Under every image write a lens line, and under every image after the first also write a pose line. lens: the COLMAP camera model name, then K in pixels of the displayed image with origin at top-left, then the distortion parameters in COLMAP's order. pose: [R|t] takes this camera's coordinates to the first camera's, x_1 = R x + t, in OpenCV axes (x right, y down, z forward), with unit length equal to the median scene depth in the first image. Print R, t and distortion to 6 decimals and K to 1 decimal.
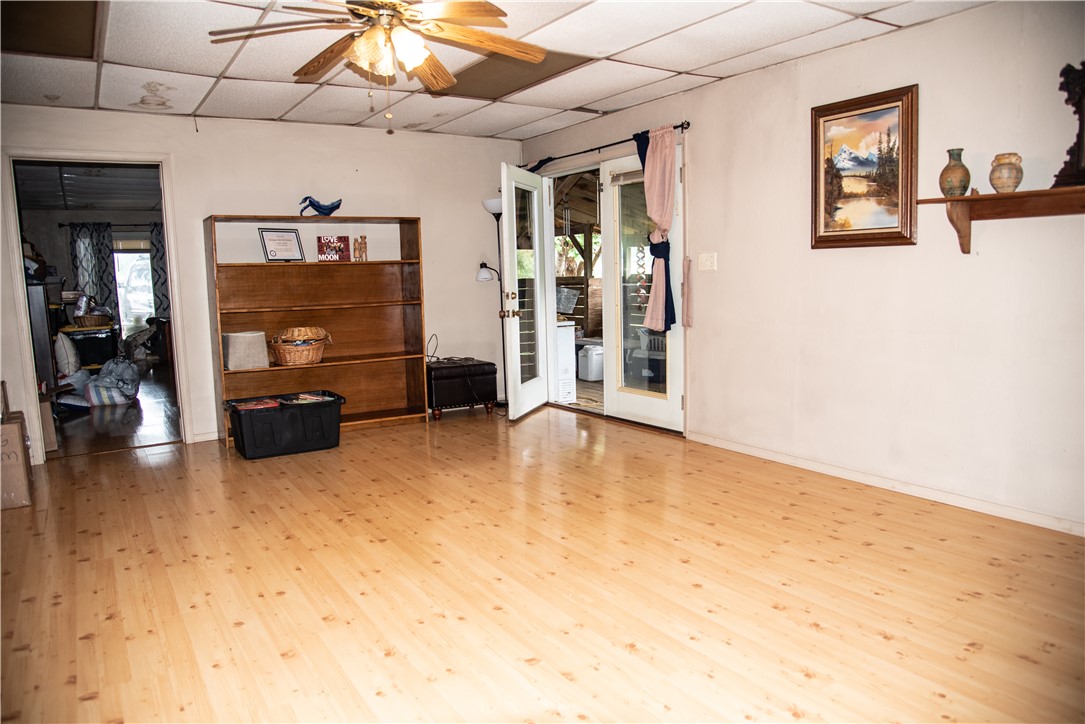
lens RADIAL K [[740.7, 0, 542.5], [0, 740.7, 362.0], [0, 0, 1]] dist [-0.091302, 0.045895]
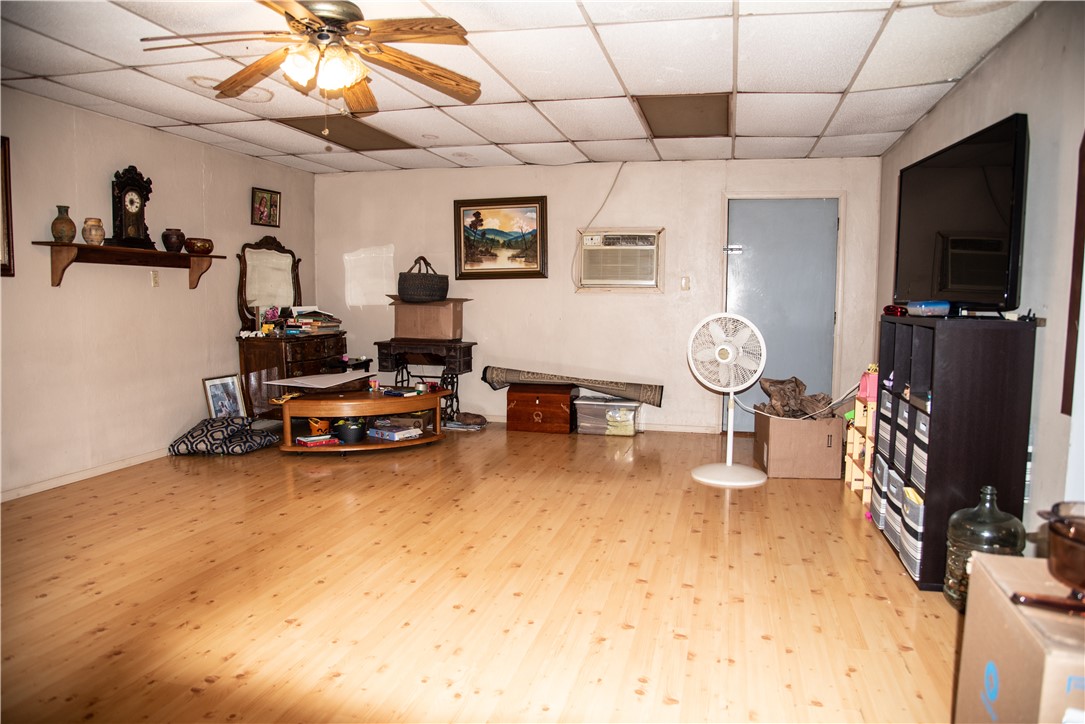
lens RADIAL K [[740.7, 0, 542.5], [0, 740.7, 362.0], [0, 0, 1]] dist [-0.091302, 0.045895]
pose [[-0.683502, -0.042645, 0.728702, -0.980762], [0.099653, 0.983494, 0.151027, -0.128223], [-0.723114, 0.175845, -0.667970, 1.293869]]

::::

Exercise:
Repeat the material above word for word, please, apart from its images.

Task output:
Under every image write a lens line, and under every image after the first also write a pose line. lens: the COLMAP camera model name, then K in pixels of the displayed image with origin at top-left, then the distortion parameters in COLMAP's order. pose: [R|t] takes this camera's coordinates to the first camera's, x_1 = R x + t, in OpenCV axes (x right, y down, z forward), with unit length equal to the median scene depth in the first image. Print R, t and distortion to 6 decimals and K to 1 decimal.
lens RADIAL K [[740.7, 0, 542.5], [0, 740.7, 362.0], [0, 0, 1]] dist [-0.091302, 0.045895]
lens RADIAL K [[740.7, 0, 542.5], [0, 740.7, 362.0], [0, 0, 1]] dist [-0.091302, 0.045895]
pose [[-0.683502, -0.042645, 0.728702, -0.980762], [0.099653, 0.983494, 0.151027, -0.128223], [-0.723114, 0.175845, -0.667970, 1.293869]]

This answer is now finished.